The day after the Supreme Court upheld the Obama Administration’s health care reform law, nurses on a 19-city “Medicare for All” bus tour of California pulled into San Rafael with this message: the Court’s decision is a good step toward fixing our broken health care system, but it won’t be enough to get the job done. The next step should be the adoption of the only plan that can achieve universal health care coverage at a reasonable cost–the expansion of our highly successful Medicare program to everyone, not just to seniors and the disabled.
“Medicare is far more effective than the broken private system in controlling costs and the waste that goes to insurance paperwork and profits, and it is universally popular, even among those who bitterly opposed the Obama law,” said Karen Higgins, co-president of the National Nurses Union (NNU) in a statement about the Court’s ruling. “Let’s open it up to everyone. No one should have to wait to be 65 to be guaranteed health care.”
NNU, its California affiliate the California Nurses Association, Physicians for a National Health Program, and Campaign for a Healthy California are conducting the tour to raise people’s awareness about the Medicare for All legislation, HR 676, that is pending in Congress.
During the tour, nurses and physicians conduct free health screenings in the afternoon and then hold a town hall meeting in the evening to hear people’s stories about problems they’ve encountered with the current health care system.
In a statement issued shortly after the Court upheld the health care reform law, NNU said that the reform act will expand health care coverage and end some insurance company abuses such as denying coverage to people with pre-existing medical conditions and capping lifetime coverage. It also allows children to remain on their parents’ health care plan until the children turn 26, increases funding for community health centers, and expands Medicaid coverage for some low-income workers.
However, too many people will still be without coverage and access to health care must still go through for-profit private insurance companies, said the nurses. Because for-profit insurance carriers play a leading role in providing health care access, co-payments will still be high and health care will remain expensive
“We will continue to see patients who postpone filling prescription medications, or delay doctor-recommended diagnostic procedures or even life saving medical treatment because of the high out of pocket costs, or families faced with the terrible choice of paying for medical care or food or clothing, or who delay payment on medical bills at the risk of bankruptcy or a destroyed credit rating,” Higgins said.
“We will continue to see hospitals, insurance companies and drug companies engage in price gouging and insurance companies refusing to authorize treatment recommended by a doctor under the pretext (that) it was ‘experimental’ or ‘not medically necessary,’ euphemisms for care that (don’t) meet the real test of a profit driven bottom line,” she added.
Health care in the US is more expensive than in other countries with developed economies. In fact, the US spends about double the amount per capita on health care than do other developed countries, but dozens of other countries have higher health care outcomes.

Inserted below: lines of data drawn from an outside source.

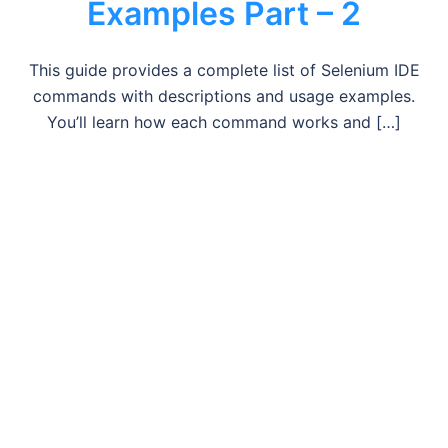
Examples Part – 2
This guide provides a complete list of Selenium IDE
commands with descriptions and usage examples.
You’ll learn how each command works and […]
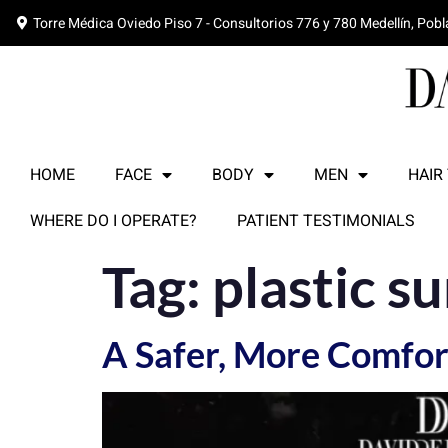
Torre Médica Oviedo Piso 7 - Consultorios 776 y 780 Medellín, Pob
HOME
FACE
BODY
MEN
HAIR
WHERE DO I OPERATE?
PATIENT TESTIMONIALS
Tag:
plastic s
A Safer, More Comfort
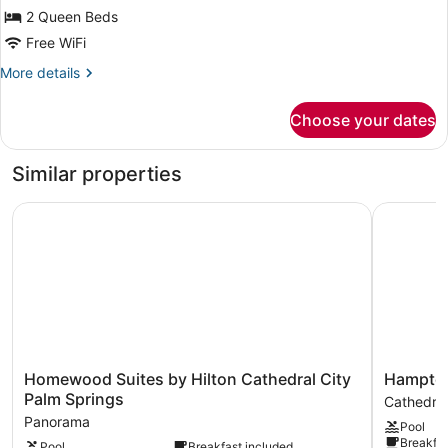
(Fire
2 Queen Beds
Pit)
Free WiFi
More
More details
details
for
Choose your dates
Room,
2
Queen
Similar properties
Beds
(Fire
Homewood Suites by Hilton Cathedral City Palm Springs
Hampton I
Pit)
Homewood
Hampton
Homewood Suites by Hilton Cathedral City
Hampton 
Suites
Inn
Palm Springs
Cathedral
by
&
Panorama
Pool
Hilton
Suites
Breakfas
Pool
Breakfast included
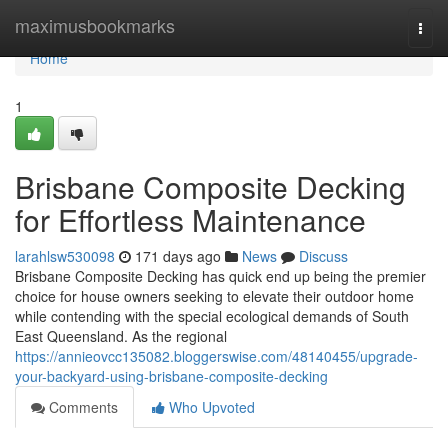
Home
maximusbookmarks
Togg
navi
Home
1
Brisbane Composite Decking
for Effortless Maintenance
larahlsw530098
171 days ago
News
Discuss
Brisbane Composite Decking has quick end up being the premier
choice for house owners seeking to elevate their outdoor home
while contending with the special ecological demands of South
East Queensland. As the regional
https://annieovcc135082.bloggerswise.com/48140455/upgrade-
your-backyard-using-brisbane-composite-decking
Comments
Who Upvoted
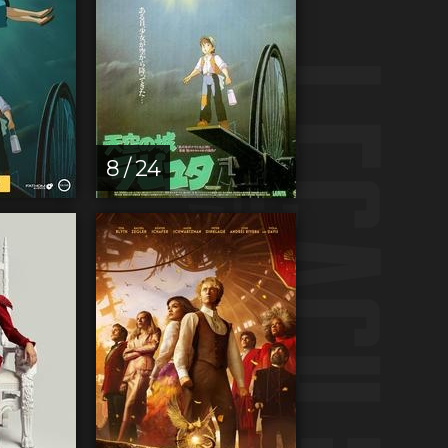
8 / 24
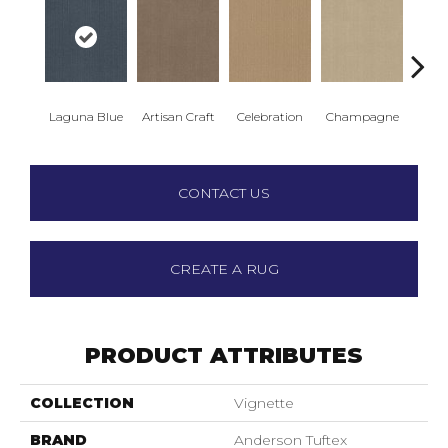
Laguna Blue
Artisan Craft
Celebration
Champagne
Co
CONTACT US
CREATE A RUG
PRODUCT ATTRIBUTES
COLLECTION
Vignette
BRAND
Anderson Tuftex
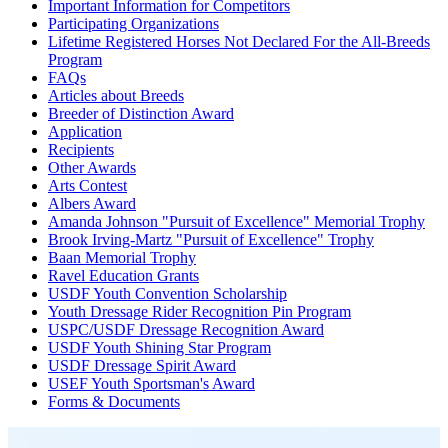
Important Information for Competitors
Participating Organizations
Lifetime Registered Horses Not Declared For the All-Breeds
Program
FAQs
Articles about Breeds
Breeder of Distinction Award
Application
Recipients
Other Awards
Arts Contest
Albers Award
Amanda Johnson "Pursuit of Excellence" Memorial Trophy
Brook Irving-Martz "Pursuit of Excellence" Trophy
Baan Memorial Trophy
Ravel Education Grants
USDF Youth Convention Scholarship
Youth Dressage Rider Recognition Pin Program
USPC/USDF Dressage Recognition Award
USDF Youth Shining Star Program
USDF Dressage Spirit Award
USEF Youth Sportsman's Award
Forms & Documents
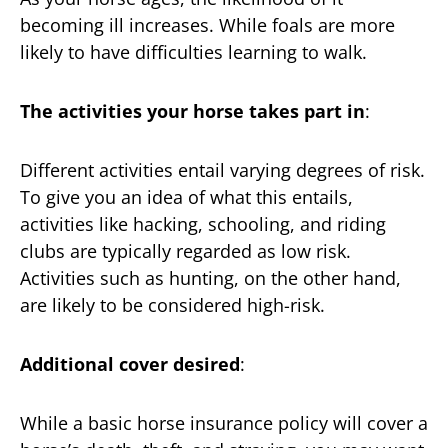
becoming ill increases. While foals are more
likely to have difficulties learning to walk.
The activities your horse takes part in
:
Different activities entail varying degrees of risk.
To give you an idea of what this entails,
activities like hacking, schooling, and riding
clubs are typically regarded as low risk.
Activities such as hunting, on the other hand,
are likely to be considered high-risk.
Additional cover desired
:
While a basic horse insurance policy will cover a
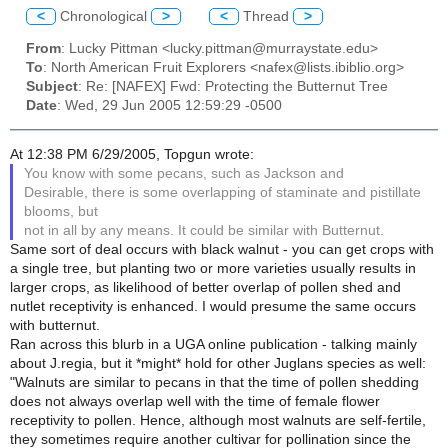
<
Chronological
>
<
Thread
>
From
: Lucky Pittman <lucky.pittman@murraystate.edu>
To
: North American Fruit Explorers <nafex@lists.ibiblio.org>
Subject
: Re: [NAFEX] Fwd: Protecting the Butternut Tree
Date
: Wed, 29 Jun 2005 12:59:29 -0500
At 12:38 PM 6/29/2005, Topgun wrote:
You know with some pecans, such as Jackson and
Desirable, there is some overlapping of staminate and pistillate
blooms, but
not in all by any means. It could be similar with Butternut.
Same sort of deal occurs with black walnut - you can get crops with
a single tree, but planting two or more varieties usually results in
larger crops, as likelihood of better overlap of pollen shed and
nutlet receptivity is enhanced. I would presume the same occurs
with butternut.
Ran across this blurb in a UGA online publication - talking mainly
about J.regia, but it *might* hold for other Juglans species as well:
"Walnuts are similar to pecans in that the time of pollen shedding
does not always overlap well with the time of female flower
receptivity to pollen. Hence, although most walnuts are self-fertile,
they sometimes require another cultivar for pollination since the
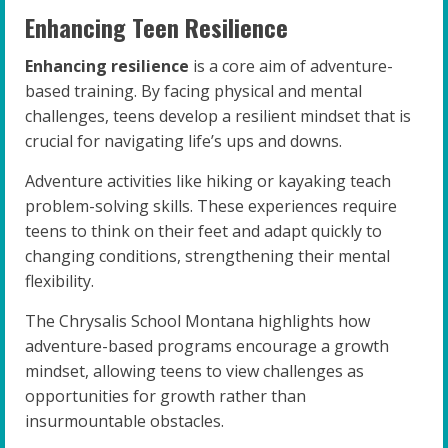
Enhancing Teen Resilience
Enhancing resilience
is a core aim of adventure-
based training. By facing physical and mental
challenges, teens develop a resilient mindset that is
crucial for navigating life’s ups and downs.
Adventure activities like hiking or kayaking teach
problem-solving skills. These experiences require
teens to think on their feet and adapt quickly to
changing conditions, strengthening their mental
flexibility.
The Chrysalis School Montana highlights how
adventure-based programs encourage a growth
mindset, allowing teens to view challenges as
opportunities for growth rather than
insurmountable obstacles.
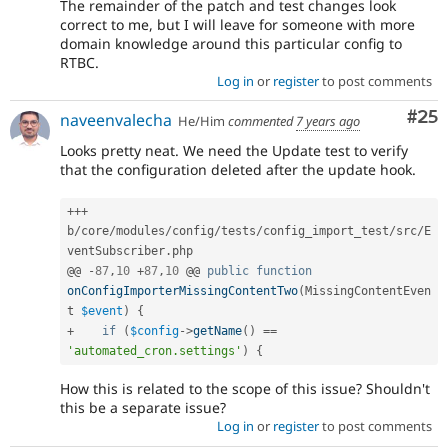
The remainder of the patch and test changes look
correct to me, but I will leave for someone with more
domain knowledge around this particular config to
RTBC.
Log in
or
register
to post comments
Com
#25
naveenvalecha
He/Him
commented
7 years ago
Looks pretty neat. We need the Update test to verify
that the configuration deleted after the update hook.
++
+
b
/
core
/
modules
/
config
/
tests
/
config_import_test
/
src
/
E
ventSubscriber
.
php

@@ 
-
87
,
10
+
87
,
10
 @@ 
public
function
onConfigImporterMissingContentTwo
(
MissingContentEven
t 
$event
)
{
+
if
(
$config
-
>
getName
(
)
==
'automated_cron.settings'
)
{
How this is related to the scope of this issue? Shouldn't
this be a separate issue?
Log in
or
register
to post comments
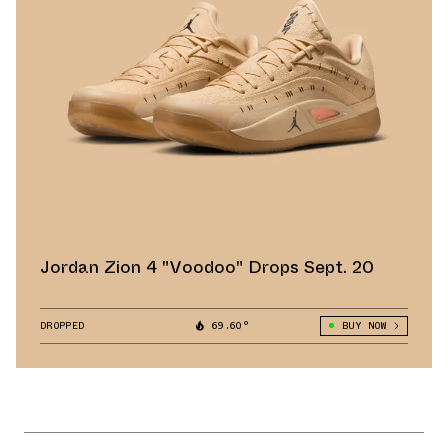
Jordan Zion 4 "Voodoo" Drops Sept. 20
DROPPED
69.60°
BUY NOW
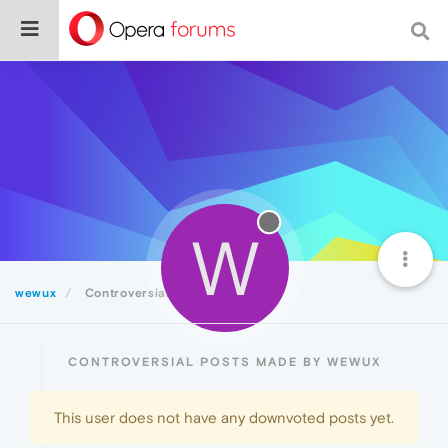
W
wewux
Controversial
CONTROVERSIAL POSTS MADE BY WEWUX
This user does not have any downvoted posts yet.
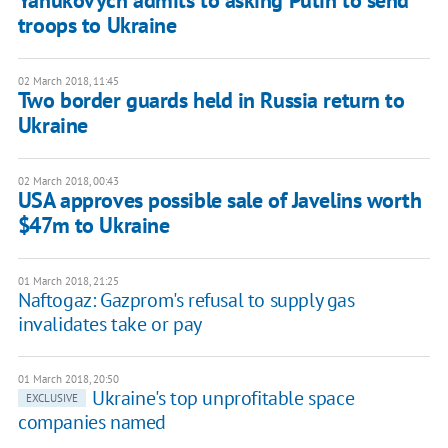
Yanukovych admits to asking Putin to send
troops to Ukraine
02 March 2018, 11:45
Two border guards held in Russia return to
Ukraine
02 March 2018, 00:43
USA approves possible sale of Javelins worth
$47m to Ukraine
01 March 2018, 21:25
Naftogaz: Gazprom's refusal to supply gas
invalidates take or pay
01 March 2018, 20:50
Ukraine's top unprofitable space
EXCLUSIVE
companies named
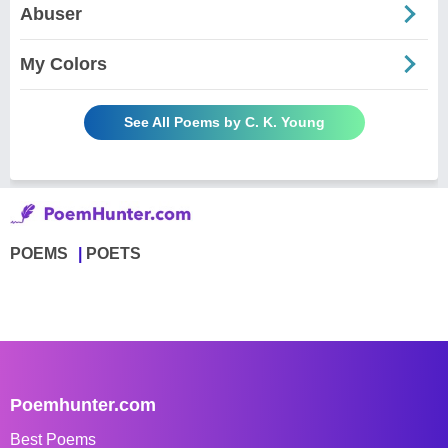
Abuser
My Colors
See All Poems by C. K. Young
POEMS
POETS
Poemhunter.com
Best Poems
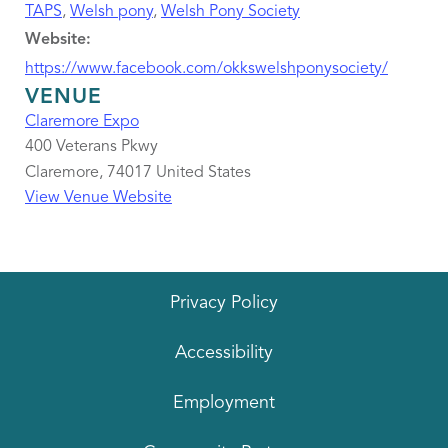
TAPS
,
Welsh pony
,
Welsh Pony Society
Website:
https://www.facebook.com/okkswelshponysociety/
VENUE
Claremore Expo
400 Veterans Pkwy
Claremore
,
74017
United States
View Venue Website
Privacy Policy
Accessibility
Employment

The difference between the US and the other countries is that the other countries provide health care either through a government operated national health care system or non-profit, highly regulated insurance companies.
The California bus tour will continue through July 12 when it will make its last scheduled stop in West Covina.
But that’s not the end of the Medicare for All campaign. NNU will be joining Michael Moore in holding a national Medicare for All town hall meeting later this summer.
‘Nurses experience the crisis our patients continue to endure every day,” Higgins said. “That’s the reason we will continue to work for reform that is universal, that doesn’t bankrupt families or leave patients in the often cruel hands of merciless insurance companies.”
The court’s ruling shouldn’t be seen as a signal to end the Medicare for All campaign, said Jean Ross, co-president of NNU. “It’s not time to stop,” she said. “It’s a reminder to begin that effort anew.”